[Task objective] Only the lines below starting at the one that contains "sciuto per le" and ending at the one that contains "cca leggera." are to be reproduced, exactly and with both ends kept.

[Entries shown]
/---
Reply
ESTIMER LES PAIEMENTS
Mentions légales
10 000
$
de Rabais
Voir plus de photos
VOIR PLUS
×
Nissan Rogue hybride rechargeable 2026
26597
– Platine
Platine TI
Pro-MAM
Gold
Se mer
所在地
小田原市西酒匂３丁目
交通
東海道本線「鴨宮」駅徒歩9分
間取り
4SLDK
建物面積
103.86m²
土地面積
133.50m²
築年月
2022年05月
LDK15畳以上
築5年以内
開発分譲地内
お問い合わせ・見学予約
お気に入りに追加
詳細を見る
\---
/---
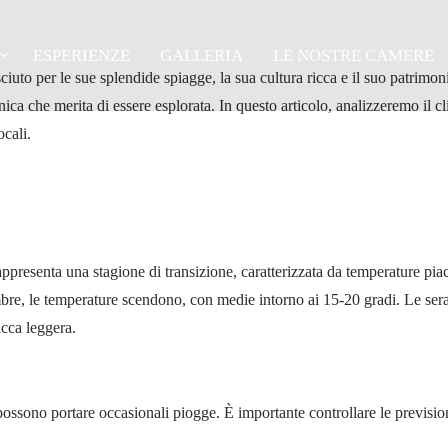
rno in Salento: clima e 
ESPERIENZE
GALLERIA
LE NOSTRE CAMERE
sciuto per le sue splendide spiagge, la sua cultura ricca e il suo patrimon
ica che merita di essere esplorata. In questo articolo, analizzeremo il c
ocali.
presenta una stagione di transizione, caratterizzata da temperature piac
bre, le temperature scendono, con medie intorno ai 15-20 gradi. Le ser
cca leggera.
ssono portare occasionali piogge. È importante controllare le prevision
\---
[Response]
sciuto per le sue splendide spiagge, la sua cultura ricca e il suo patrimon
ica che merita di essere esplorata. In questo articolo, analizzeremo il c
ocali.
presenta una stagione di transizione, caratterizzata da temperature piac
bre, le temperature scendono, con medie intorno ai 15-20 gradi. Le ser
cca leggera.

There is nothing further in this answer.